Véritable faillite du renseignement français ? Volonté de cacher une information embarrassante ? Pour pouvoir répondre à cette question, il n’est pas inutile de se replonger dans les relations d’affaires de Rubis. Parmi les plus anciens actionnaires du groupe, il y a Orfim, une discrète société d’investissements créée au début des années 1980 par Sébastien Picciotto, le partenaire historique de Vincent Bolloré. L’homme d’affaire breton a d’ailleurs été administrateur de Rubis, après l’introduction en bourse de la société en 1995, alors que les deux groupes sont concurrents.

Alexandre Picciotto, le fils de Sébastien, est toujours administrateur chez Bolloré. Il était administrateur chez Rubis au moment des faits évoqués dans cet article, puisque Orfim n’a annoncé qu’en 2019 la cession des 5% du capital du groupe pétrolier qu’elle détenait jusque-là, après vingt années de présence au capital.

La famille Picciotto a un parcours atypique. Originaire de Syrie, elle s’est enrichie grâce à sa société d’investissement, au point de devenir l’une des grandes fortunes françaises. En 2019, le magazine Challenges estimait ainsi la fortune de Sébastien Picciotto à 1 milliard d’euros, ce qui le classait en 95ème position dans le classement annuel des 500 Français les plus riches

Pour autant, la famille Picciotto n’a jamais coupé les ponts avec le Proche-Orient. Alexandre est ainsi toujours administrateur de la société pétrolière turque Aygaz, créée en 1961 par son grand-père Hillel avec le puissant industriel turc Vehbi Koç, dont le fils et successeur Mustafa, décédé en mars 2016, était un intime de Recep Tayyip Erdogan, le président turc. D’après les services de renseignement russes, la famille d’Erdogan était impliquée dans le trafic pétrolier avec Daesh.

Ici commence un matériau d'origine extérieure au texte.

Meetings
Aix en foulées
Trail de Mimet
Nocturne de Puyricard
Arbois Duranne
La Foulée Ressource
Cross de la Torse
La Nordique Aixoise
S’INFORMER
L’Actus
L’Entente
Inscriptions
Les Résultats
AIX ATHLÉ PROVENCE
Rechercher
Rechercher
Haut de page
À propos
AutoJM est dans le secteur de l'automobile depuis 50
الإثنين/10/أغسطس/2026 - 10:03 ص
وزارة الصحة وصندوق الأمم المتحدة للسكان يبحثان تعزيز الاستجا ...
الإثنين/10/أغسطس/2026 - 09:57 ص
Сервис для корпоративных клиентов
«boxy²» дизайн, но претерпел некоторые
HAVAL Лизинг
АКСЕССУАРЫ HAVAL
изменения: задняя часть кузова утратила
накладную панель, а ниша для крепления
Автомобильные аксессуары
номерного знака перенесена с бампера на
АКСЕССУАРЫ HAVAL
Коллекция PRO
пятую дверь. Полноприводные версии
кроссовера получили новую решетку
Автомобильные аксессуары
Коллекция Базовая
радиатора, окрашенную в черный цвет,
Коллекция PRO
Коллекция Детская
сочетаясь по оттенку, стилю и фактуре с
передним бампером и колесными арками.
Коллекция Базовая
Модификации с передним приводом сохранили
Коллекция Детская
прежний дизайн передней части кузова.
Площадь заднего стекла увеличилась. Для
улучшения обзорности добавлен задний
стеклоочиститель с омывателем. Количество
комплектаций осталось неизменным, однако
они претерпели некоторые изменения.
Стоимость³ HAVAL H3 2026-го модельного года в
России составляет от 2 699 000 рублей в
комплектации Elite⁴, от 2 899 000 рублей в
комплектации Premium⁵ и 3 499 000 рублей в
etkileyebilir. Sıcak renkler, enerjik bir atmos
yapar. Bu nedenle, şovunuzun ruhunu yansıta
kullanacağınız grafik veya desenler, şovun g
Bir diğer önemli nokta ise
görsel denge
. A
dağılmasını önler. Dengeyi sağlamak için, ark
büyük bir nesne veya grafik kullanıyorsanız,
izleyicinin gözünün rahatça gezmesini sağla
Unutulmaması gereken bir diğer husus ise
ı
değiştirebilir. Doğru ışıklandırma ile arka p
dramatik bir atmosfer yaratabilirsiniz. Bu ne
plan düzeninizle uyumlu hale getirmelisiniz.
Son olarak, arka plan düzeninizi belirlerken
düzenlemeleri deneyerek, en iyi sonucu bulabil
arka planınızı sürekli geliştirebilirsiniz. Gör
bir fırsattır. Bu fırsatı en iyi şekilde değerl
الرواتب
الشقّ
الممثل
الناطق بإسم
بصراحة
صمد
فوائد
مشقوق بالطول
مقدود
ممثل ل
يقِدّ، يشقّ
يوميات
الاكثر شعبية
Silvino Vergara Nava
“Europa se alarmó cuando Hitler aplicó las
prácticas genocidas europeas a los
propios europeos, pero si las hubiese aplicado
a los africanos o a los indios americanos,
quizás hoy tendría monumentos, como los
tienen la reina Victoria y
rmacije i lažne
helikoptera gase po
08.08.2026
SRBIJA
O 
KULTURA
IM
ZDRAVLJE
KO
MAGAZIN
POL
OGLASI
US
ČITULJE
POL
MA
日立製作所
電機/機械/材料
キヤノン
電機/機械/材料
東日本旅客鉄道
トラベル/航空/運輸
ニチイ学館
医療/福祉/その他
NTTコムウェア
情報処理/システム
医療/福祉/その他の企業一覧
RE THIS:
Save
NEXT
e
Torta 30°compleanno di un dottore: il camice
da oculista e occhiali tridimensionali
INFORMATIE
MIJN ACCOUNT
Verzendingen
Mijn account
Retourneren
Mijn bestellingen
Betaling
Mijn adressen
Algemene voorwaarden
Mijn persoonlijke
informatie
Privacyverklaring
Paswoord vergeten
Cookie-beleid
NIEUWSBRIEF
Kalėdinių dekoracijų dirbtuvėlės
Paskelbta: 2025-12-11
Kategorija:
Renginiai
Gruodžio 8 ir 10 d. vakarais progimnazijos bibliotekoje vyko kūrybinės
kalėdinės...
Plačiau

Est-ce cet écheveau de relations aboutissant en Turquie dans l’entourage de l’ombrageux président qui a amené les services de renseignement et les pouvoirs publics à fermer les yeux ? L’hypothèse nous semble plausible. Reste maintenant que Rubis va devoir s’expliquer sur ses activités turques. Si ses dirigeants n’ont pas répondu à nos sollicitations pressantes (1), ils répondront sans doute aux autorités judiciaires. Selon nos informations, le dossier a été signalé à la Brigade financière parisienne et au Parquet financier.

(1) Le 26 mai, à 14h21, Thierry Gadault a envoyé un mail au service de communication de Rubis indiquant qu’il préparait une enquête sur le pétrole de Daesh pour le Média. « J’ai vu que vous avez une implantation en Turquie. Serait-il possible d’avoir un rdv téléphonique avec un dirigeant du groupe ? », écrivait-il en laissant son numéro de téléphone. À 18h40, le même jour, le service communication répondait : « Bonjour. Je vous remercie de l’intérêt que vous portez à notre Groupe, mais nous ne souhaitons pas donner suite. Bien cordialement. L’équipe Rubis ».

Le 27 mai, le journaliste tentait par un autre biais : « C’est dommage. Sinon, au cours de mon enquête, une de mes sources dans le secteur m’a affirmé que Bolloré, qui ne vous apprécierait pas, chercherait à vous racheter. Possible d’avoir un commentaire (même off si vous préférez) ? Cordialement ».

Enfin, le vendredi 29 mai, il ajoutait : « Bonjour. Pas de réaction, même off, à mon précédent mail ? J’ai deux nouvelles questions : 1/ Selon mes sources, confirmées par des documents, votre filiale turque est identifiée comme ayant participé au trafic du pétrole de Daesh. Un commentaire ? 2/ Pour quelles raisons, il n’y a pas, dans vos documents de référence sur la période 2014 - 2017, d’informations plus précises sur la situation géopolitique en Syrie et Irak, les risques encourus et le conflit entre le Kurdistan irakien et le gouvernement central irakien sur la répartition des recettes tirées de la vente du pétrole kurde ? Cordialement ».

À ce jour, Rubis qui était prévenu de la date de publication de l’enquête, n’a pas réagi.